[Available data — start]

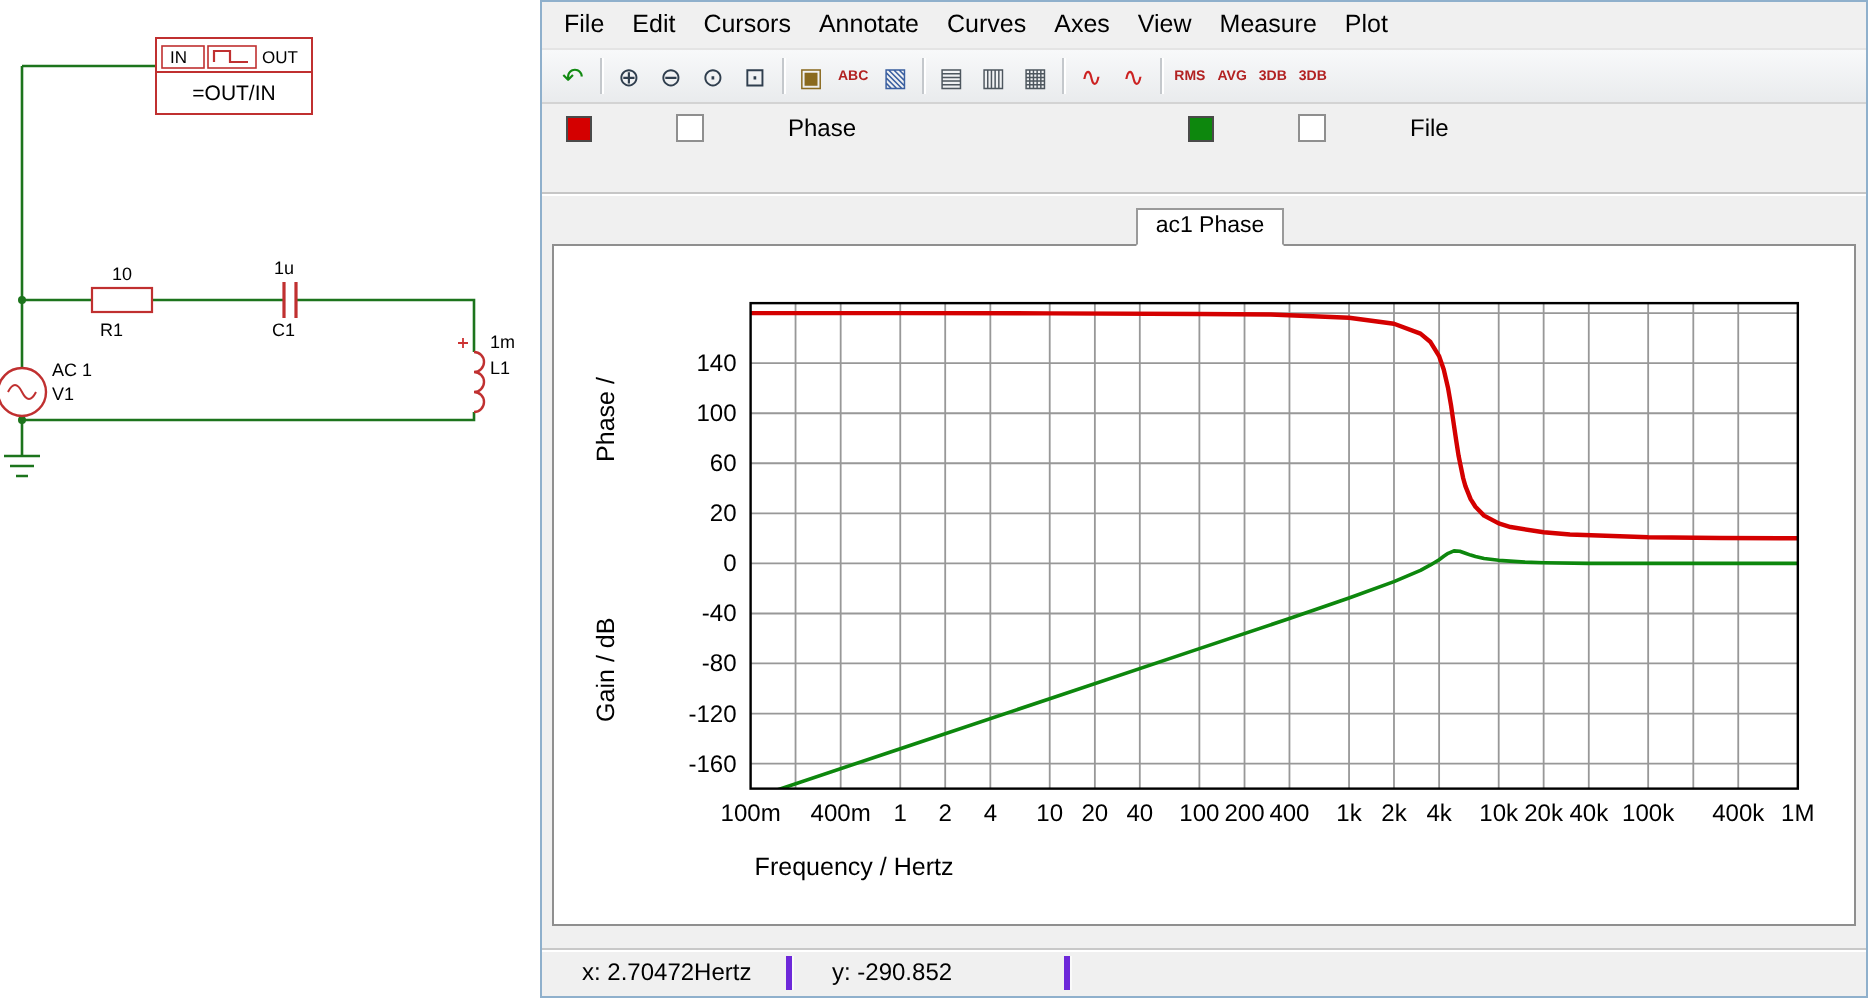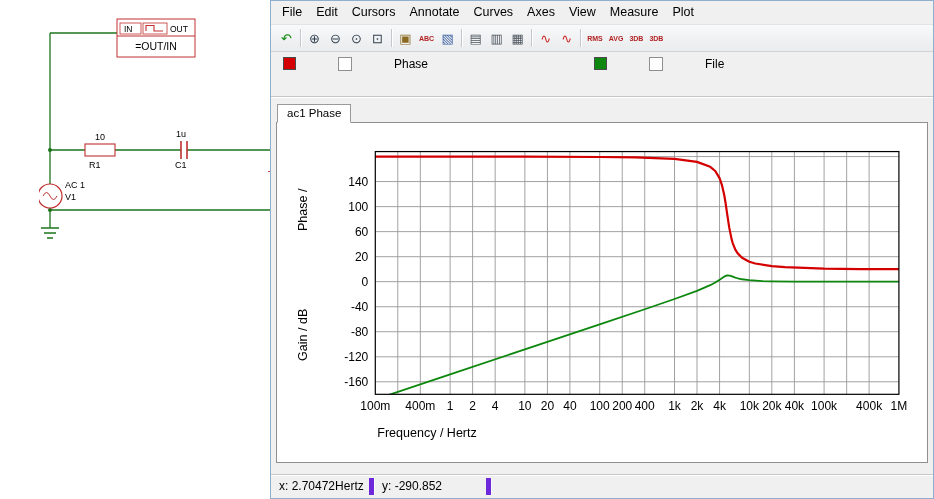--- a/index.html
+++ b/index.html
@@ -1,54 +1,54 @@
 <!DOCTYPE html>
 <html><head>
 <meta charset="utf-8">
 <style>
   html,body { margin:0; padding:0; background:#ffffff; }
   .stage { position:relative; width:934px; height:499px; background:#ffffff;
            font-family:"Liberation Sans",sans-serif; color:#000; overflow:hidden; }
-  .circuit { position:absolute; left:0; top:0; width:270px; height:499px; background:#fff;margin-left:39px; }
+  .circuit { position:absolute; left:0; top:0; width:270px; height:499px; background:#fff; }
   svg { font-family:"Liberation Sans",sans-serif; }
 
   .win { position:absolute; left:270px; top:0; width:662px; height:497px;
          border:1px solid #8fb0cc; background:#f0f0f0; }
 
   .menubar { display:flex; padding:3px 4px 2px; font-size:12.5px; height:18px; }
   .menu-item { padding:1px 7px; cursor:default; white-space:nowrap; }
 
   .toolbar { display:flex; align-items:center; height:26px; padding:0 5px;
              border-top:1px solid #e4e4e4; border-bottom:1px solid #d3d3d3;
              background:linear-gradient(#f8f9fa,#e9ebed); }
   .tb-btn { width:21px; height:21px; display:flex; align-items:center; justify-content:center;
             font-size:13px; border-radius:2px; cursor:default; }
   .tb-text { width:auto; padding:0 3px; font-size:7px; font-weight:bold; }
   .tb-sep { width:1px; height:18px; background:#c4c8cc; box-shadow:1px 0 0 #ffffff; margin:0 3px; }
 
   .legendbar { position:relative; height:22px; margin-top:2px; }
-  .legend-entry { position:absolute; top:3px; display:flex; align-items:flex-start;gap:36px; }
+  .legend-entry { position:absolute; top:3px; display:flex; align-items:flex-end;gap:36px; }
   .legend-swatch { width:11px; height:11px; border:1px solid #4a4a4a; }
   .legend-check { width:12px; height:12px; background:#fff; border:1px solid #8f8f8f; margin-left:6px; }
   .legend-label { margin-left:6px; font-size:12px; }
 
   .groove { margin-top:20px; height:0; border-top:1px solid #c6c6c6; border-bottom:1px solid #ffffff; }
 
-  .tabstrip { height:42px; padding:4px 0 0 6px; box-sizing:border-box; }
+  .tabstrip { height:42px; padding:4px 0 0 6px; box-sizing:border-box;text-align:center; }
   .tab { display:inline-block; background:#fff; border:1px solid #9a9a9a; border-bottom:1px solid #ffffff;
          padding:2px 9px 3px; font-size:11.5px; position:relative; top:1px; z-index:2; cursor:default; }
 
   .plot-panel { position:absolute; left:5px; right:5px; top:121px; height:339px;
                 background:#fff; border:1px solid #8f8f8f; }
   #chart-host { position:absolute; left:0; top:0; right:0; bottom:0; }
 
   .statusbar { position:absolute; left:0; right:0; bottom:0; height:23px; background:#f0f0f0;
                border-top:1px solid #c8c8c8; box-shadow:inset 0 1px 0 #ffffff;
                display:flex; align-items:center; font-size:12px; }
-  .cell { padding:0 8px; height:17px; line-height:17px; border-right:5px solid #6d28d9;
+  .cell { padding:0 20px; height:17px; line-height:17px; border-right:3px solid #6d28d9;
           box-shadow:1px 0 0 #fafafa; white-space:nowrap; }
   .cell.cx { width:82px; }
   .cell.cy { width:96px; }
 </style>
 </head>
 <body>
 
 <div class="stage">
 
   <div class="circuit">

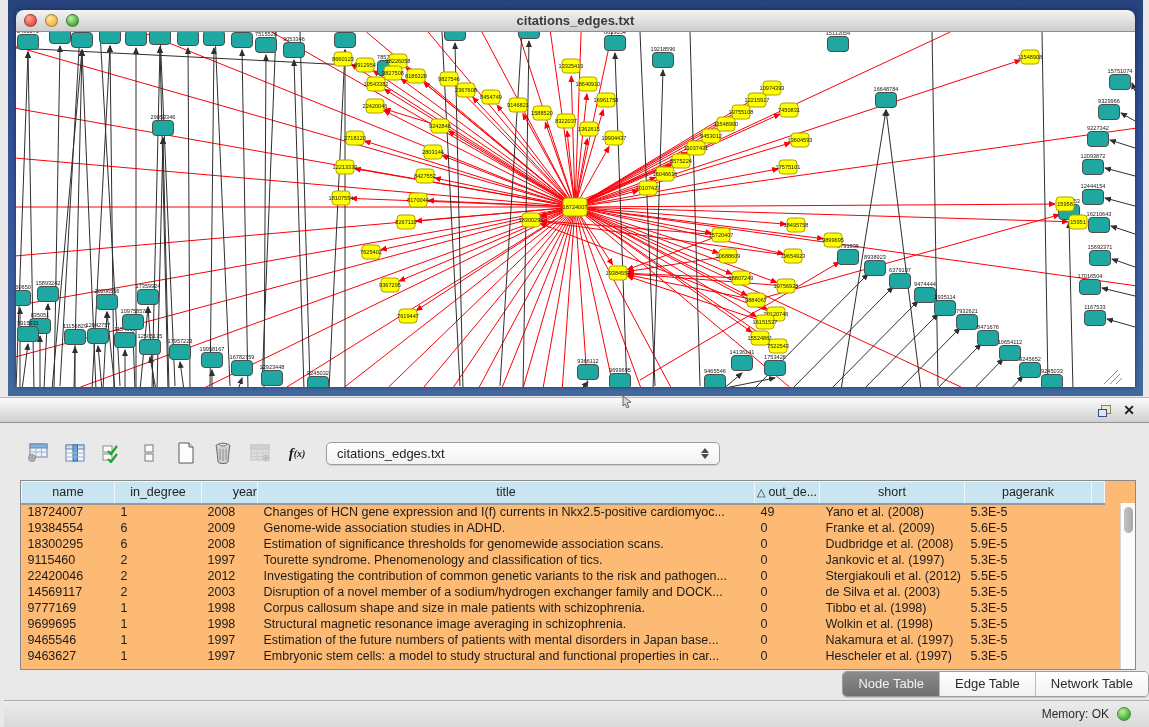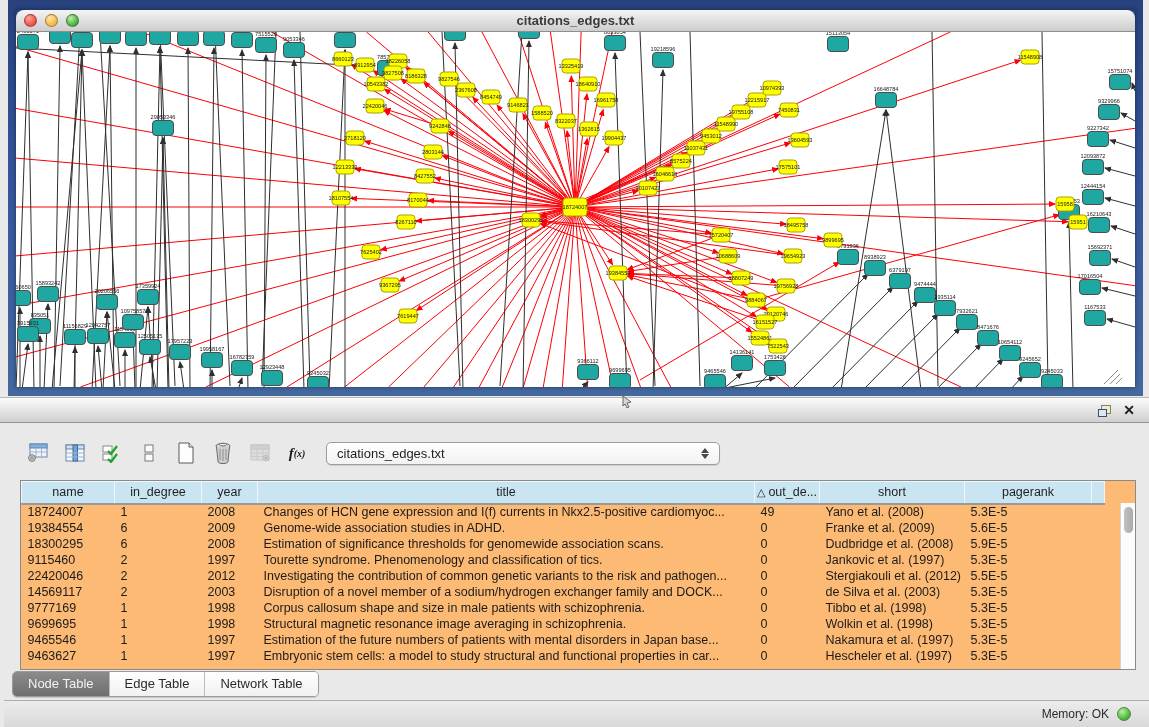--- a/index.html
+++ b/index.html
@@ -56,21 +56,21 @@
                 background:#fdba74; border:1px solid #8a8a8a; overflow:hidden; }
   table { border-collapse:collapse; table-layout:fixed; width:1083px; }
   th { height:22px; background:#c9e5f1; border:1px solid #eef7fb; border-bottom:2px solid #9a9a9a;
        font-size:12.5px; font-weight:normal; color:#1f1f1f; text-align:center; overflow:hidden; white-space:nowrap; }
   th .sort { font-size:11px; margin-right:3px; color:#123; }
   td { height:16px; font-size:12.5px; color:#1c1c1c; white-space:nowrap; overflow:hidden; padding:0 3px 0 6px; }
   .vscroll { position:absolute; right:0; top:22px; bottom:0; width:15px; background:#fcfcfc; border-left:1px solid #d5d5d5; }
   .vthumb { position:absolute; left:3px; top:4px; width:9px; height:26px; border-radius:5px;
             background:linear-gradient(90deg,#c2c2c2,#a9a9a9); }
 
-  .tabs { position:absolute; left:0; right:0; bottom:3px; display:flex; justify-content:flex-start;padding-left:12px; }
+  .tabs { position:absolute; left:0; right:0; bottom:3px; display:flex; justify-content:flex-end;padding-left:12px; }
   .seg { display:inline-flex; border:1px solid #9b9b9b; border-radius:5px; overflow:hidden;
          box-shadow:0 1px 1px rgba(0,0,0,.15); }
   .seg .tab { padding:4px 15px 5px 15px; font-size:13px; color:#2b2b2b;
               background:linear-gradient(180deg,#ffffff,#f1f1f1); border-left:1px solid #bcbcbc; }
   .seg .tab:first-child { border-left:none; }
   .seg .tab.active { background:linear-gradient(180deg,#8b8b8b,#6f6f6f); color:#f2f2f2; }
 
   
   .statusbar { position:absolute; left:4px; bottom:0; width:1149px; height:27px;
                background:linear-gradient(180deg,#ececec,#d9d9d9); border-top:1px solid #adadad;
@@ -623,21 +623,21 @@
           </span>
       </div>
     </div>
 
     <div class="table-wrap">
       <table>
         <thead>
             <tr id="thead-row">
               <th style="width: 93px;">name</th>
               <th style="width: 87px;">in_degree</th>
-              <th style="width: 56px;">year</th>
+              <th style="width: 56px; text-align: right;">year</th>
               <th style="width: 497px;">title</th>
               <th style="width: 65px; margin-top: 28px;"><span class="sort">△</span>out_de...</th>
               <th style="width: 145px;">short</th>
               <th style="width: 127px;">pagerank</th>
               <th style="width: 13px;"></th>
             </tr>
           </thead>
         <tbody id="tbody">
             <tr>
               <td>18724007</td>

[Available data — finish]

*What the exercise asks*
Please go through the data above and copy every line that has the word "hidden".

*Exercise output*
            font-family:"Liberation Sans",sans-serif; color:#000; overflow:hidden; }
                 background:#fdba74; border:1px solid #8a8a8a; overflow:hidden; }
        font-size:12.5px; font-weight:normal; color:#1f1f1f; text-align:center; overflow:hidden; white-space:nowrap; }
   td { height:16px; font-size:12.5px; color:#1c1c1c; white-space:nowrap; overflow:hidden; padding:0 3px 0 6px; }
   .seg { display:inline-flex; border:1px solid #9b9b9b; border-radius:5px; overflow:hidden;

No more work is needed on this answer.